Last week we told you about the shocking discovery of the Asian needle ant right here in Evansville, Indiana. I wondered how in the world this potentially deadly ant was discovered. I mean, it's not like they just turn themselves over to the insect police. Instead of speculating, I went to the expert for answers.

Timothy Gibb is an Entomologist at Purdue University, and he is an expert in all things insects. I reached out to him with the questions that we all have about this potentially deadly Asian needle ant.

How was this invasive ant discovered in Southern Indiana?

"From the information I have, a perceptive homeowner and pest control professional near Evansville recognized this ant as being something out of the norm. They tentatively identified it as an Asian needle ant, sent it to the INDNR and Purdue University Plant and Pest Diagnostic Laboratory for verification.  It was confirmed as Asian needle ant."

Yikes! That sounds terrifying. Should we be worried?

"This is the first confirmed find of this ant in Indiana so becoming overly alarmed is not justified at this stage."


What can homeowners do to prevent this ant from moving in?

"We do know that it can be controlled inside homes or in crawl spaces by using household labeled baits.  These are most effectively be placed via professional pest managers.  Perimeter applied pesticides are also effective in preventing ants from entering homes and there is every reason to think that these types of chemical exclusion techniques are effective in excluding this ant."

More information:

Mr.
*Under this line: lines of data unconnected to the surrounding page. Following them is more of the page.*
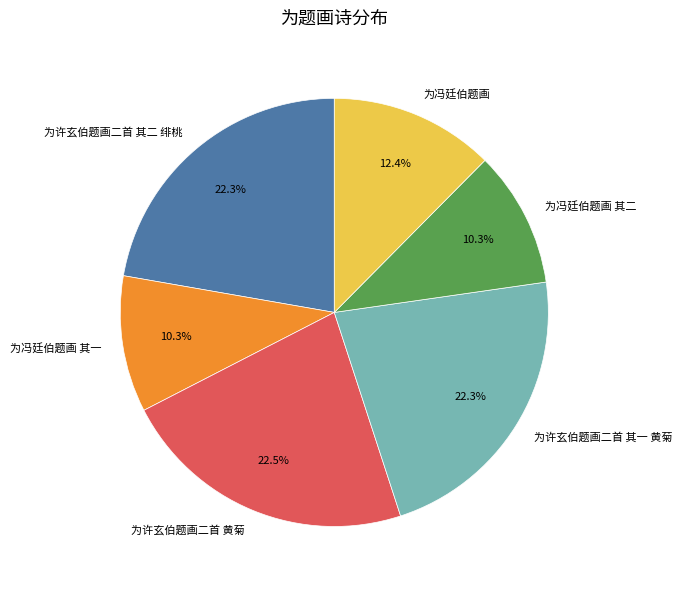

To the nearest percent, what is the combined percentage of 为许玄伯题画二首 黄菊 and 为许玄伯题画二首 其二 绯桃?

45%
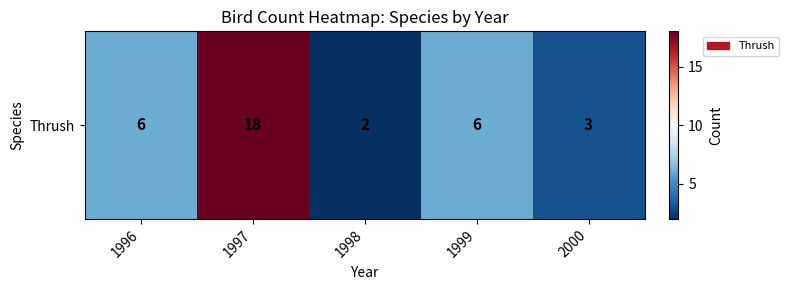

What is the difference between the maximum and minimum values?

16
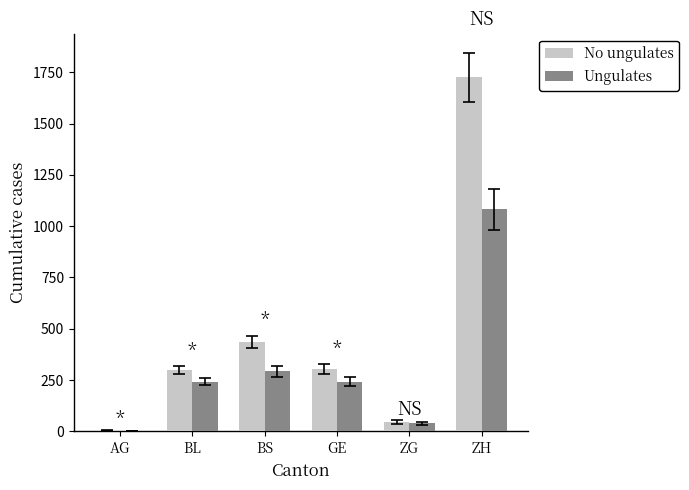

Is it true that No ungulates equals 434 at BS?

True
Gibb referred me to the American Association for the Advancement of Science for more information about the ant.

Asian needle ants are not picky about where they live. In forested areas, they nest in logs or under rocks and leaves. In suburban and urban neighborhoods, they can nest anywhere from potted plants to piles of mulch, or even underneath doormats. Colonies can range from a few dozen ants to a few thousand, and larger colonies can live in one big nest or several small ones. Asian needle ants are also not fussy when it comes to food. They love termites, but will also scavenge for other ants, dead or dying insects, and even human garbage.

  How Harmful are Asian Needle Ants?

According to the United States Department of Agriculture Forest Service, the sting of the Asian needle ant is painful, kind of like a bee sting. The venom often affects different people in different ways. For instance, the sting can result in life-threatening anaphylaxis in some cases. I'm usually in the 1% of anything, so I will plan for the worst-case scenario. I just can't be taken out by an ant.

If you are allergic to other insect bites or stings, it's a good idea to keep an EpiPen handy.